A staff aide called Judd “critical . . . of traditional Christianity [and] anti-sort-of-traditional American family.” What the aide meant was that Judd opposes sexism in the Christian church, supports the Affordable Care Act, is pro-choice, believes in the rights of gays to marry, is an animal rights advocate who spoke against Sarah Palin’s campaign to eradicate wolves by shooting them in their dens, and opposes the use of coal and other fossil fuels to try to avoid climate change that could destroy the earth’s ozone layer.
McConnell and the staff also didn’t say that while McConnell has led the “Party of No” into blocking almost all major appointments and meaningful legislation, Judd is a recognized humanitarian who has worked vigorously to expose the wrongs committed against society’s most vulnerable.
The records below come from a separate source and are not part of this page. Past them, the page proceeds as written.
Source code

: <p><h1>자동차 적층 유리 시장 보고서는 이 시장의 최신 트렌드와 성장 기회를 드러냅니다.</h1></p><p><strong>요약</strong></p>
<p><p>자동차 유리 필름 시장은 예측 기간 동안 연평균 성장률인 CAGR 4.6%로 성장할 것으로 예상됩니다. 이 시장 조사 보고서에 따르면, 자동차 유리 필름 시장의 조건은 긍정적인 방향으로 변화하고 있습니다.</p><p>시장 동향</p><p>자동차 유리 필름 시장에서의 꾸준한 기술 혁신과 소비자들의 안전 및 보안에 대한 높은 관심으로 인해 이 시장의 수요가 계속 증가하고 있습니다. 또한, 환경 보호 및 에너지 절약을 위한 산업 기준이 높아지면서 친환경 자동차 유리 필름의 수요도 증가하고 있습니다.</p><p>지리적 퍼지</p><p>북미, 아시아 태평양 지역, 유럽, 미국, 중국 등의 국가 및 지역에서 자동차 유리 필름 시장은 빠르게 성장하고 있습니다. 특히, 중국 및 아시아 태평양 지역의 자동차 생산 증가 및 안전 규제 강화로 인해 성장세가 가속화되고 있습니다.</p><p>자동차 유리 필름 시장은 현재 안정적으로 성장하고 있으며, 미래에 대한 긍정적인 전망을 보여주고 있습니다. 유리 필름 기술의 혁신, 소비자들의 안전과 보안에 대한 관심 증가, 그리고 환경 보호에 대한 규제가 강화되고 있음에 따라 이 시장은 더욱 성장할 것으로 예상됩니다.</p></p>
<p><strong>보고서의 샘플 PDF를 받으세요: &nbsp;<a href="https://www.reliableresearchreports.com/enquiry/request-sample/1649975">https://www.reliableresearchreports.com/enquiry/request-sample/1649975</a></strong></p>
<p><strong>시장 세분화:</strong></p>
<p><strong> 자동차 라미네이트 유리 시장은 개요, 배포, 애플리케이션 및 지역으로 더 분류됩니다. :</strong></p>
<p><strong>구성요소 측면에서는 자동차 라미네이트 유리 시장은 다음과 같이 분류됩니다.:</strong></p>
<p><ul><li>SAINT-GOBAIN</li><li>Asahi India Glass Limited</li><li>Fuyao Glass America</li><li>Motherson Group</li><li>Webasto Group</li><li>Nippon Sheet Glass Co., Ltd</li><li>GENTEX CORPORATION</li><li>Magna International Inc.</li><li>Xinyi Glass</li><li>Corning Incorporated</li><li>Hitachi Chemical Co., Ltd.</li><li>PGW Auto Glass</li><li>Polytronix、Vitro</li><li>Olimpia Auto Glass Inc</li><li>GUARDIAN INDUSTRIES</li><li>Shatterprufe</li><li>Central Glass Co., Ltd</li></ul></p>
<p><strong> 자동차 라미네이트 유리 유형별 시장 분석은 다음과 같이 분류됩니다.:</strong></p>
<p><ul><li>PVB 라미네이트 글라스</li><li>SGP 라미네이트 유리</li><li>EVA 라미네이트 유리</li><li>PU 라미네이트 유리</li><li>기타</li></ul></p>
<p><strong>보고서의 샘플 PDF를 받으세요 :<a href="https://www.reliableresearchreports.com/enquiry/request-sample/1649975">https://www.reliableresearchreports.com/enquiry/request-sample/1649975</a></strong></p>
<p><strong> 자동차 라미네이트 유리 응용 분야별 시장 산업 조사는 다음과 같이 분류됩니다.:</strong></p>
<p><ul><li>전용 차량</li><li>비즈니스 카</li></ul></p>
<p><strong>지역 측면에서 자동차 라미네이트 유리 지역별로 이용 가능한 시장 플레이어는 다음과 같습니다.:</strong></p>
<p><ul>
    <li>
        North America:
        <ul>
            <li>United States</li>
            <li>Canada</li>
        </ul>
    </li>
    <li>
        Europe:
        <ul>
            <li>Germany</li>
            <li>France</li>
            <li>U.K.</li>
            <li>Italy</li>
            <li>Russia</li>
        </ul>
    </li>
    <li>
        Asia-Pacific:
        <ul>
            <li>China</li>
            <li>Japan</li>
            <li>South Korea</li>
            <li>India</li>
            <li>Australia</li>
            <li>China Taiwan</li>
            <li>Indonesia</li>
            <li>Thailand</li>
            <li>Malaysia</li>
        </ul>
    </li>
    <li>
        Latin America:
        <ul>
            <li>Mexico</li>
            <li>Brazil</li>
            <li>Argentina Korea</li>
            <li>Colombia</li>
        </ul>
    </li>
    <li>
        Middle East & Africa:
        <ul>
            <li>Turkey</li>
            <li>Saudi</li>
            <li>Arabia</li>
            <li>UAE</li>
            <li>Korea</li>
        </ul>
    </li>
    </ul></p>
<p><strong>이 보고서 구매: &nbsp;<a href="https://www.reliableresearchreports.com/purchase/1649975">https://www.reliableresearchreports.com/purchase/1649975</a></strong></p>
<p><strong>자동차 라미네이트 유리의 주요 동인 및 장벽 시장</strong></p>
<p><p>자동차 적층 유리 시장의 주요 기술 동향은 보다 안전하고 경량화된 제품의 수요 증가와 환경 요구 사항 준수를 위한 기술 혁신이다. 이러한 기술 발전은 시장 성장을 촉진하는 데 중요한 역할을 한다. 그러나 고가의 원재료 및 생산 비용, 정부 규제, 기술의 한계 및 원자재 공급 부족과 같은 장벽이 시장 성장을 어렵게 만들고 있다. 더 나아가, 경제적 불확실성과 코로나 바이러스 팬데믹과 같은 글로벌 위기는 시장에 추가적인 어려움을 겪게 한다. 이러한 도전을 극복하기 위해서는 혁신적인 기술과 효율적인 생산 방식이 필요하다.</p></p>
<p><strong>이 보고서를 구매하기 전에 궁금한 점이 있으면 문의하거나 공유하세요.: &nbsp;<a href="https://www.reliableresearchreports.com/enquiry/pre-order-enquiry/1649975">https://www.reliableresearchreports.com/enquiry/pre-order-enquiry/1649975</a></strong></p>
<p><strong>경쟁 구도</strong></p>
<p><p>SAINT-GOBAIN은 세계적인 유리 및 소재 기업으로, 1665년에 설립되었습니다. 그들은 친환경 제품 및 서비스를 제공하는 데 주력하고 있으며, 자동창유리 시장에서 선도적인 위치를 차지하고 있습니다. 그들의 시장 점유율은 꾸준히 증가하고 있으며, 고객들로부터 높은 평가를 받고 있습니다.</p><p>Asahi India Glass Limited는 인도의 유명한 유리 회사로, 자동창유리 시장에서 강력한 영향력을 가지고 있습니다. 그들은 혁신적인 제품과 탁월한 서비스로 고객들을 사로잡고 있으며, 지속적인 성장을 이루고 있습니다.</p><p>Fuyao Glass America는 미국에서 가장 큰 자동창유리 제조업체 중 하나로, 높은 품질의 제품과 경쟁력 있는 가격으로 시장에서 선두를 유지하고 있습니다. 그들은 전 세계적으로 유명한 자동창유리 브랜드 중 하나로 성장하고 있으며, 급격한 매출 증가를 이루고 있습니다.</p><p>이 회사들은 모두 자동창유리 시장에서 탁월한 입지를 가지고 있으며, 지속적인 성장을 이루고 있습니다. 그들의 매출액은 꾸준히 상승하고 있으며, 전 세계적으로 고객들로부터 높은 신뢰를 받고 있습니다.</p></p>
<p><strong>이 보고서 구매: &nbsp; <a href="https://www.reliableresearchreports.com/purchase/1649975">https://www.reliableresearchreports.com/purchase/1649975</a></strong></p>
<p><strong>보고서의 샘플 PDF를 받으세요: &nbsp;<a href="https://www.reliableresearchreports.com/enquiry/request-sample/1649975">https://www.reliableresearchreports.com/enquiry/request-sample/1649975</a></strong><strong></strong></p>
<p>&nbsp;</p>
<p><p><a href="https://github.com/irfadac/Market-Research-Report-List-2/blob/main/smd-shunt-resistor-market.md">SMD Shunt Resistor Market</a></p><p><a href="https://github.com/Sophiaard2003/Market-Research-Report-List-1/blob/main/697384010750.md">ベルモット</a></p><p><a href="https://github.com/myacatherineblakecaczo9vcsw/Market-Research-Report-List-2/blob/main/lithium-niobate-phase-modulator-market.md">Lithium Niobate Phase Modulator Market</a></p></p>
They also didn’t mention she is a Phi Beta Kappa honors graduate of the University of Kentucky, and earned a master’s in public administration from Harvard. They seemed more focused upon sliming her personal life and the fact her cell phone has a San Francisco area code.
In a subsequent story, Mother Jones revealed that some of the staff in the room when the recording was made, and that others who did the research about Judd, were Senate staffers. If they did the work on their own time, did not use any federal resources (including telephones and other communications devices), and did not do their work in any federal office they would not have violated the Senate’s own ethics standards. However, as Mother Jones reported, the three senior McConnell staffers they contacted “did not respond.”
Bound in a political black hole from which truth never escapes, McConnell and his staff launched a “scorch-earth” attack to divert the public from the facts on the leaked tape was the far greater sin than what was said.
Innumerable politicians, especially in the past decade, have proven that dirty politics has become the politics of choice. By attacking how the information was obtained and disseminated, unable to defend his own words and tactics, McConnell has made it obvious that truth and decency no longer have a place in either his campaign or his elected position.